[Haskell-cafe] Re: Why purely in haskell?
rl at cse.unsw.edu.au
Fri Jan 11 08:52:59 EST 2008
Wolfgang Jeltsch wrote:
> Am Freitag, 11. Januar 2008 11:33 schrieben Sie:
>> Wolfgang Jeltsch <g9ks157k at acme.softbase.org> writes:
>>> However, the fact that (0 / 0) == (0 / 0) yields False is quite shocking.
>>> It doesn’t adhere to any meaningful axiom set for Eq.
>> Tough luck, but that's how floating point works, and what the
>> numericalists know, and possibly even love (although I have my
>> doubts). Sanitizing this behavior would make Haskell less usable for
>> real-world numerical problems.
> The IEEE floating point equivalence test has to yield false when comparing NaN
> with NaN. Haskell’s (==) has to yield True or undefined when comparing a
> value with itself. So Haskell’s (==) just has to be different from the IEEE
> floating point equivalence test. What about providing a separate function
> for the latter?
I wonder where the requirement on (==) you mention above is specified. I
can't find it in the report but maybe I just overlooked it. OTOH, the
report does say: "The Ord class is used for totally ordered datatypes".
IEEE comparisons are not a total ordering so in principle, they can't be
used in the Ord methods. Also, comparing IEEE-like numbers for equality
is practically always a mistake (the cases where it isn't are
exceedingly rare) so the Eq instance for Float and Double doesn't
actually provide any meaningful functionality.
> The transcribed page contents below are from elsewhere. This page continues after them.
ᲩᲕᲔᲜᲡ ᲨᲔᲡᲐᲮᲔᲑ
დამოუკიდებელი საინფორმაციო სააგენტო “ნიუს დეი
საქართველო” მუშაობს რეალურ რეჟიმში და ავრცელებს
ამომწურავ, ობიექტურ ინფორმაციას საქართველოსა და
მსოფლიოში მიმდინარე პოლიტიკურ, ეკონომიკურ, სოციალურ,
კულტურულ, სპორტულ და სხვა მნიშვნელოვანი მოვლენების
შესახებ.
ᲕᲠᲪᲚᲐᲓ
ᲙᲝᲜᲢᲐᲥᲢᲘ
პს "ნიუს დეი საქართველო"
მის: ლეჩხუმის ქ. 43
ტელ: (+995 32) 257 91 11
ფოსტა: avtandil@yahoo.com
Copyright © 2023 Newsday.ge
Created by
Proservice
Anyway, having "correct" but inefficient implementations of Eq and Ord
method for floating-point numbers sounds like a good idea to me,
provided that the fast comparisons are still available. Personally, I'd
be fine with not having those instances at all but that's just me, I guess.
>> As a compromise, what about an option to make NaN (and presumably the
>> infinities) cause an immediate exception? (And, cetero censeo,
>> exceptions for Int overflow as well.)
> This would be far better (and far more Haskell-like).
No, it would be far more Haskell-like not to use Float and Double (nor
Int, for that matter) for things they shouldn't be used for. If all you
want are fractions use Rational. Float and Double are (or should be)
only for high-performance computations and people implementing those
ought to know what they are doing. If they don't, they'll have much
bigger problems than NaNs not being equal to themselves. BTW, some
algorithms depend on silent NaNs and many depend on infinity.
As an aside, I'd recommend
as an introduction to some of the problems with floating point. The
paper also talks about some uses for silent NaNs.